Task objective
Copy out exactly the lines below that run from the one holding "Fig .5: Thermal" to the one holding "Figure 1. Atom", keeping both of those lines and no others.
*** Data section Section Begins ***
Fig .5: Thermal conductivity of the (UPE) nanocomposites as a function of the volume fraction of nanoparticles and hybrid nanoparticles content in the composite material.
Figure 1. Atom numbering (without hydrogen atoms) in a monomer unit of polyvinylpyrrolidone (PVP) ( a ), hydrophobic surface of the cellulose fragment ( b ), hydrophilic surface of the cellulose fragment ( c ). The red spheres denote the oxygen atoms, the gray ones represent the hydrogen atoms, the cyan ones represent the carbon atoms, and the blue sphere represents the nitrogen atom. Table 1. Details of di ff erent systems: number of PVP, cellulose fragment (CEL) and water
*** Data section Section Ends ***
*** Data section Section Begins ***
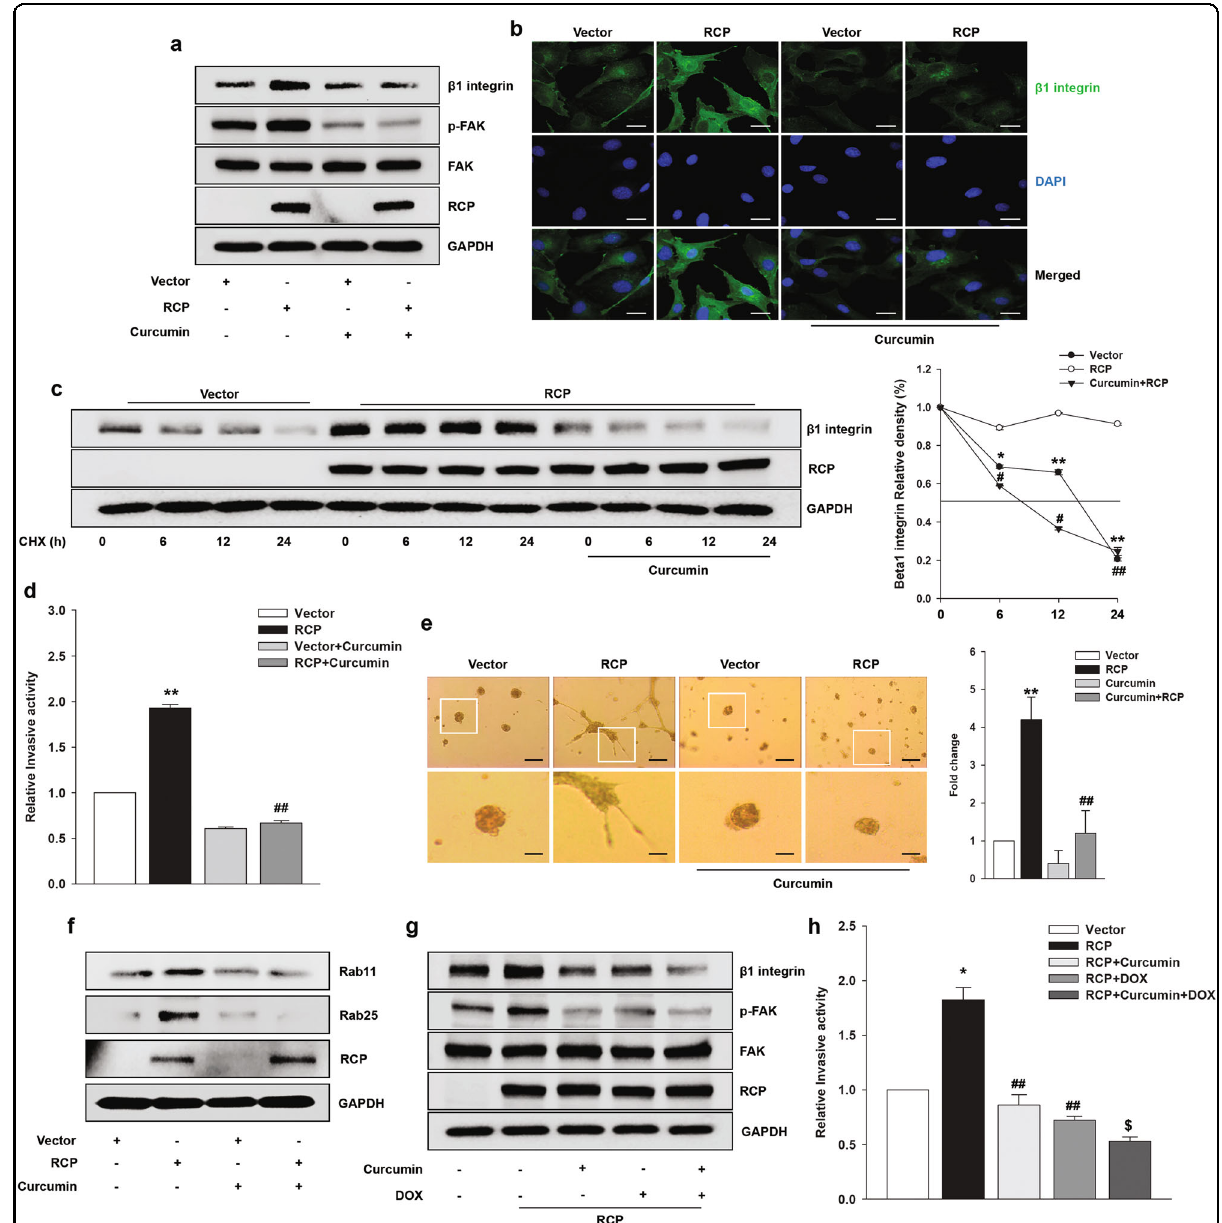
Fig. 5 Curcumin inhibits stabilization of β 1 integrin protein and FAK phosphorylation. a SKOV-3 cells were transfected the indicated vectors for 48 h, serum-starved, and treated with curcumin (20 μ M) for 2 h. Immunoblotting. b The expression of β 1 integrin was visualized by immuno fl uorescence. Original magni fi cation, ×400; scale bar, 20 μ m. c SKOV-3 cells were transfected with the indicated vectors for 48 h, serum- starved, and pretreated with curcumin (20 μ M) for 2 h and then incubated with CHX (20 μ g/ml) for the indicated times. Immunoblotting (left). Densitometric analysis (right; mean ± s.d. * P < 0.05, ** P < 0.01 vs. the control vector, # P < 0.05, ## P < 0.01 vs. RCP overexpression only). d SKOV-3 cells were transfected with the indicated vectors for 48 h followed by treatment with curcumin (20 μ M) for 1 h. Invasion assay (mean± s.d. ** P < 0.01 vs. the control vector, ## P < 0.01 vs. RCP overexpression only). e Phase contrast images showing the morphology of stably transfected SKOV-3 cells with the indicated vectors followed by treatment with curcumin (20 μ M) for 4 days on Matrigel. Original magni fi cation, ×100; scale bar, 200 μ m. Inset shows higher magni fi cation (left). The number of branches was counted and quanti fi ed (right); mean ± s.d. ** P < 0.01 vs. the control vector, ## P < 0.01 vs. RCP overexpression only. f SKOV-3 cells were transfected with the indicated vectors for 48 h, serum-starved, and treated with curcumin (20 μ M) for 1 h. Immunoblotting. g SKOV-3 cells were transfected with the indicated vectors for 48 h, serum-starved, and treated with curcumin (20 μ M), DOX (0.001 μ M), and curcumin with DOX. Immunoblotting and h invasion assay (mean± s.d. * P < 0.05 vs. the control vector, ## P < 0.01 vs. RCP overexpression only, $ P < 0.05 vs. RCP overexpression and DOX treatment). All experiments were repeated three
*** Data section Section Ends ***
Answer box
Fig .5: Thermal conductivity of the (UPE) nanocomposites as a function of the volume fraction of nanoparticles and hybrid nanoparticles content in the composite material.
Figure 1. Atom numbering (without hydrogen atoms) in a monomer unit of polyvinylpyrrolidone (PVP) ( a ), hydrophobic surface of the cellulose fragment ( b ), hydrophilic surface of the cellulose fragment ( c ). The red spheres denote the oxygen atoms, the gray ones represent the hydrogen atoms, the cyan ones represent the carbon atoms, and the blue sphere represents the nitrogen atom. Table 1. Details of di ff erent systems: number of PVP, cellulose fragment (CEL) and water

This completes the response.